• _Your assignment_: Please copy each line of the records below that includes the word "rect".
* * *
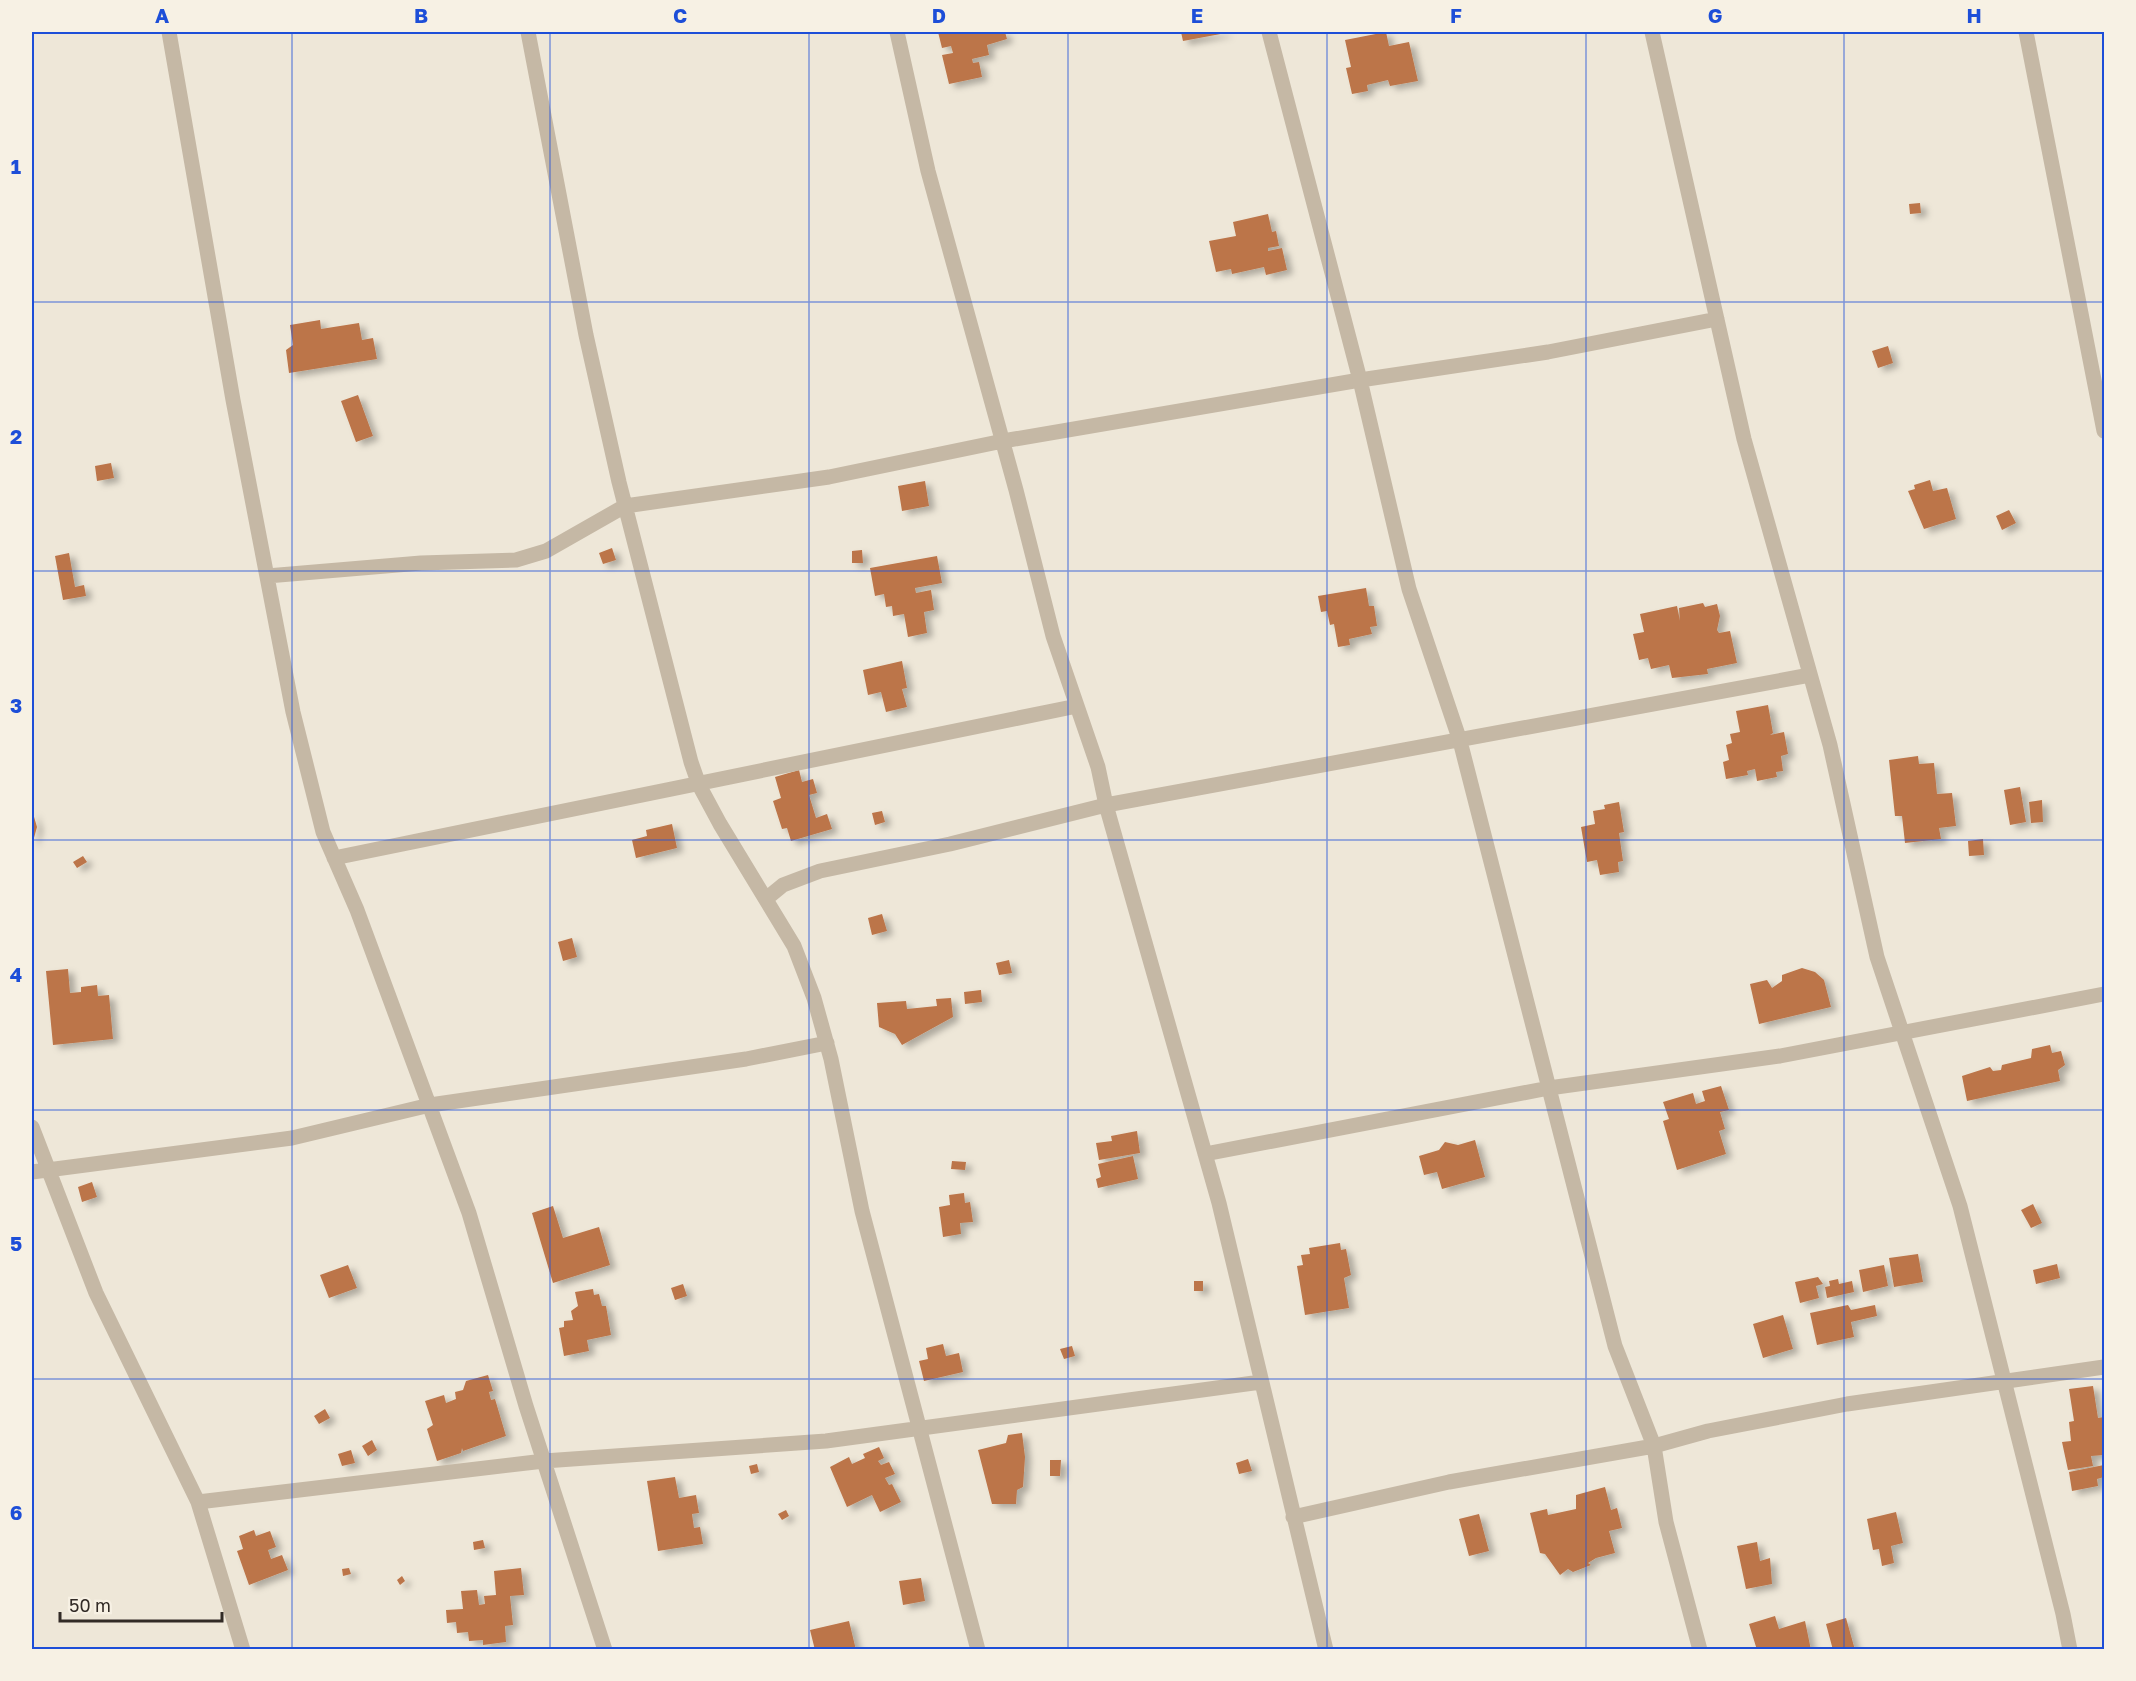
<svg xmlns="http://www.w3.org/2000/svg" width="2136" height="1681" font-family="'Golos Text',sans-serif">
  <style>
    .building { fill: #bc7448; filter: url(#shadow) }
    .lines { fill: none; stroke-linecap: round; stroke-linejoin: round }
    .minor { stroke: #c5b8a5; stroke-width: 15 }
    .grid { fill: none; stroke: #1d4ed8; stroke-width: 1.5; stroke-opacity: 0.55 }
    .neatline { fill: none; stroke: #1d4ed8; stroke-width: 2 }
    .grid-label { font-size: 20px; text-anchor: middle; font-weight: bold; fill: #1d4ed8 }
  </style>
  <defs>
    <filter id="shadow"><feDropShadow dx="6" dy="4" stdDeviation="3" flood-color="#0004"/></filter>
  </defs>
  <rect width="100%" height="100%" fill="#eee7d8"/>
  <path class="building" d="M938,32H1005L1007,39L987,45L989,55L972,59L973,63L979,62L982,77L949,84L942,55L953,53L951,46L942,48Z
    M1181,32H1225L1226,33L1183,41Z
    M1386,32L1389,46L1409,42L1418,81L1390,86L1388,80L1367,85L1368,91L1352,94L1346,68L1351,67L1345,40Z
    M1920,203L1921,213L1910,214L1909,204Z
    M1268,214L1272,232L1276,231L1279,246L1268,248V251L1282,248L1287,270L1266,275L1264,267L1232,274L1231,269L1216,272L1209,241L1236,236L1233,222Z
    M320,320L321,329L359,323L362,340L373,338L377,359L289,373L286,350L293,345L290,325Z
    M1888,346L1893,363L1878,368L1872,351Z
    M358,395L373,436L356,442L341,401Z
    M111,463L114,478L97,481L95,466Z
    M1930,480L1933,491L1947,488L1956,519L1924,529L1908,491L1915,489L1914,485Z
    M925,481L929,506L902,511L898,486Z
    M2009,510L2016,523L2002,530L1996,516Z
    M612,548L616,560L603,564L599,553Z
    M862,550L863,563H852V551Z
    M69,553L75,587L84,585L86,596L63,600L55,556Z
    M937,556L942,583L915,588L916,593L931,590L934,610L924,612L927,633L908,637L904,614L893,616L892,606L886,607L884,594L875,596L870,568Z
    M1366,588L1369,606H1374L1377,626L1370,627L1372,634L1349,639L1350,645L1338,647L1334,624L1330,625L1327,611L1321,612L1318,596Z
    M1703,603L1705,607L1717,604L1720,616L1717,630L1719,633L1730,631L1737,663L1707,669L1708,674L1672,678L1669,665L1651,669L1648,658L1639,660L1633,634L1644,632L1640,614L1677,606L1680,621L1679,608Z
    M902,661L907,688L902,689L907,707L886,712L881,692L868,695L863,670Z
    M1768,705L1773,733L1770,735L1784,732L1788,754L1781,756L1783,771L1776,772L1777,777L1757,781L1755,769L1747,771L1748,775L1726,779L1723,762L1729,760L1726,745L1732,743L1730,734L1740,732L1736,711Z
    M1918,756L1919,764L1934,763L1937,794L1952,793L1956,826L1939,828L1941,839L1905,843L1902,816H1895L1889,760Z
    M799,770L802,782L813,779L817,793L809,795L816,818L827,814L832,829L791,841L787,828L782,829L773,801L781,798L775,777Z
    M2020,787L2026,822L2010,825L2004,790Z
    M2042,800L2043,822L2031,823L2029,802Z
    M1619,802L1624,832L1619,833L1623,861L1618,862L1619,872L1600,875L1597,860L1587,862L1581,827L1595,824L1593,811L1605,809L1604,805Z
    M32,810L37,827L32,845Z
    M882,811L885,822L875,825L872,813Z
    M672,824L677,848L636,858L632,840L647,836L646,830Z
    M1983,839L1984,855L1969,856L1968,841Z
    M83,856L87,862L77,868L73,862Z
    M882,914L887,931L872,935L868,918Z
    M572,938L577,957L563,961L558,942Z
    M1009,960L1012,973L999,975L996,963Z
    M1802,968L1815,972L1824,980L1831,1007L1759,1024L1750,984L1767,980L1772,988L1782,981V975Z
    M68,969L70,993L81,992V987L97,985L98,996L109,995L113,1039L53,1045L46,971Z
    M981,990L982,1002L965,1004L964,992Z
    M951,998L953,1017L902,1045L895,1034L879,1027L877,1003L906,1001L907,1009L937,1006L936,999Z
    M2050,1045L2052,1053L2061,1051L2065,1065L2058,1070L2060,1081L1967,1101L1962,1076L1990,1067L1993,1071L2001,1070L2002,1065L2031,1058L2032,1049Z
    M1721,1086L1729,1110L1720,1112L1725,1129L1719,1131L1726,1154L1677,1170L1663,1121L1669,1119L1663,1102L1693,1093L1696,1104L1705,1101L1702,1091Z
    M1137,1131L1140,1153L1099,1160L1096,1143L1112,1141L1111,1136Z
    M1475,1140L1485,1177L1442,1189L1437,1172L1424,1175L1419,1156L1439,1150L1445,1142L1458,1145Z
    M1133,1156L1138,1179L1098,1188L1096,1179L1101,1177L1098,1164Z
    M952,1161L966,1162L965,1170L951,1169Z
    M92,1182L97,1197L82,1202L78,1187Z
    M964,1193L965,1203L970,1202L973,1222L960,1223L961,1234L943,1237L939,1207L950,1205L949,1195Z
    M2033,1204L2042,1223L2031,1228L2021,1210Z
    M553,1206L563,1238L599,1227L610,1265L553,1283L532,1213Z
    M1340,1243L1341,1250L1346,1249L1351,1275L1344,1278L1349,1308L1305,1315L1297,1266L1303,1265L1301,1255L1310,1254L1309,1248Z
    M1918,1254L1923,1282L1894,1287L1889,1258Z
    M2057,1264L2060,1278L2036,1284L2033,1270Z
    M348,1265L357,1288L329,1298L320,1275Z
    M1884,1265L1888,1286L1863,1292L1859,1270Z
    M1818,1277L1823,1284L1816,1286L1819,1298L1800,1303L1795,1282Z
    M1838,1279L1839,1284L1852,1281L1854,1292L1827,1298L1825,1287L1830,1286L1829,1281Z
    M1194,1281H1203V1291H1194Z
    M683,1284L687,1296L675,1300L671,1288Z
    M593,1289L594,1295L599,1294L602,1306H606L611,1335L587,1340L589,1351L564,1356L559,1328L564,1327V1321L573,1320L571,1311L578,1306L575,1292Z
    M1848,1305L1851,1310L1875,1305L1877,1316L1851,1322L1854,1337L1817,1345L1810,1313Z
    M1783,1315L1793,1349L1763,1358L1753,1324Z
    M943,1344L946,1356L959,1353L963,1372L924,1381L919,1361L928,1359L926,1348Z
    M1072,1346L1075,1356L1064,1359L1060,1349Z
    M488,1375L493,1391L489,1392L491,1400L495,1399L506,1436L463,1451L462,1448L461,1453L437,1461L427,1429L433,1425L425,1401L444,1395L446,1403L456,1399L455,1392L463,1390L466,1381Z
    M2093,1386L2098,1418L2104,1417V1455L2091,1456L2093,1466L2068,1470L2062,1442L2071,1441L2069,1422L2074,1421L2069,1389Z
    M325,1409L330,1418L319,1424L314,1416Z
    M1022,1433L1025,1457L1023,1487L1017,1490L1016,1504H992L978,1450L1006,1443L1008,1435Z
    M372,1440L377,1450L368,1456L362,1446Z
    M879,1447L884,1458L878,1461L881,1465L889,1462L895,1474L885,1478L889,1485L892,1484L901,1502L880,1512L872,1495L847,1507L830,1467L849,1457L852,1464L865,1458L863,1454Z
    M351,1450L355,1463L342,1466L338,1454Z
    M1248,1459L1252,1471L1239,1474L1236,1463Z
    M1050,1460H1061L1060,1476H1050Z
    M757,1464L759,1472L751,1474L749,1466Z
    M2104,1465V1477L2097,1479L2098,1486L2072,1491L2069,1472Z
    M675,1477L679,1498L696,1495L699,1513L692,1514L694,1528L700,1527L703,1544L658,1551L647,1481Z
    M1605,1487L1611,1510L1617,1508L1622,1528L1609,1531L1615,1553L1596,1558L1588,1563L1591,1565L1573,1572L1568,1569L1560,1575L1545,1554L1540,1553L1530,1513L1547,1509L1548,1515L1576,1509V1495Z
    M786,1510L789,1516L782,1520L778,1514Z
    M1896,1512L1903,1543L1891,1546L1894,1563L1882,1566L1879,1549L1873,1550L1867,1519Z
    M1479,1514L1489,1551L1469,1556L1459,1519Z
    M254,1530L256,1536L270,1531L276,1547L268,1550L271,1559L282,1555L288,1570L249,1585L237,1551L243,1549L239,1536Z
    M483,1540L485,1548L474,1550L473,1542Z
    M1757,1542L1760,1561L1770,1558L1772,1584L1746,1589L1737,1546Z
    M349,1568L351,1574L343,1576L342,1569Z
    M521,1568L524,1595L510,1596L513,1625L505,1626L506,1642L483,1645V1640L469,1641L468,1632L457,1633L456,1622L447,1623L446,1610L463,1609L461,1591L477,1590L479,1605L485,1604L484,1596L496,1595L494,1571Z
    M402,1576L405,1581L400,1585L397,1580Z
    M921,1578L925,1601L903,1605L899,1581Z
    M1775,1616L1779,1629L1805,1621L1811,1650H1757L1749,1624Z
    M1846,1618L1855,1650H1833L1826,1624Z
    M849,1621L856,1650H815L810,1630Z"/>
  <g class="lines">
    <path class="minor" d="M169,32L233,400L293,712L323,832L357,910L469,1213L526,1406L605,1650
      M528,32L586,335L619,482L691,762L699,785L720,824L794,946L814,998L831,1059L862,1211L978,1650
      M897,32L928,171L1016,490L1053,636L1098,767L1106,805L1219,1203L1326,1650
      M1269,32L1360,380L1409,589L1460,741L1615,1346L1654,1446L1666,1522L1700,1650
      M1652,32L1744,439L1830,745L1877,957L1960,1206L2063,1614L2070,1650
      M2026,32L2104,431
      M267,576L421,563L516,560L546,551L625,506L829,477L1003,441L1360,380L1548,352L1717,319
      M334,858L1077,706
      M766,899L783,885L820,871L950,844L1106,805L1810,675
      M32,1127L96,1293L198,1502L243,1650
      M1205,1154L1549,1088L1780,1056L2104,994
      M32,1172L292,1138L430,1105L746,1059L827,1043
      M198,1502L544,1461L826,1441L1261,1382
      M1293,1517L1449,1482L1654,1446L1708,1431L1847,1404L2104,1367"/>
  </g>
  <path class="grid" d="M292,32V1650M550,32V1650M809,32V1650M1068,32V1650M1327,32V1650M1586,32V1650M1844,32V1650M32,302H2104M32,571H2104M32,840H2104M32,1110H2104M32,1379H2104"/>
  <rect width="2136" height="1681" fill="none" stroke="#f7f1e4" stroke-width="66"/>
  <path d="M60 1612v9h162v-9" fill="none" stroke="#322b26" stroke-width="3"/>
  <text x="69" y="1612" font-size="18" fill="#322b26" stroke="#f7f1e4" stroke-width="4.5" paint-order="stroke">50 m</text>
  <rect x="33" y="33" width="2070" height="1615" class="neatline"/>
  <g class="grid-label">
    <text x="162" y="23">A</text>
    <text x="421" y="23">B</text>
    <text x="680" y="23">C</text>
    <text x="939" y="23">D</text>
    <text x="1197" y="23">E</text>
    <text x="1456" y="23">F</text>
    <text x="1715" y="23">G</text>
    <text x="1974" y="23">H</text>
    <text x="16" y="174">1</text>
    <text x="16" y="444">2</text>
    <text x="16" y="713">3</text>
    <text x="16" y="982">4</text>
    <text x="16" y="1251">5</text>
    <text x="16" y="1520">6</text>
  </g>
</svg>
* * *
• _Finished task_:
  <rect width="100%" height="100%" fill="#eee7d8"/>
  <rect width="2136" height="1681" fill="none" stroke="#f7f1e4" stroke-width="66"/>
  <rect x="33" y="33" width="2070" height="1615" class="neatline"/>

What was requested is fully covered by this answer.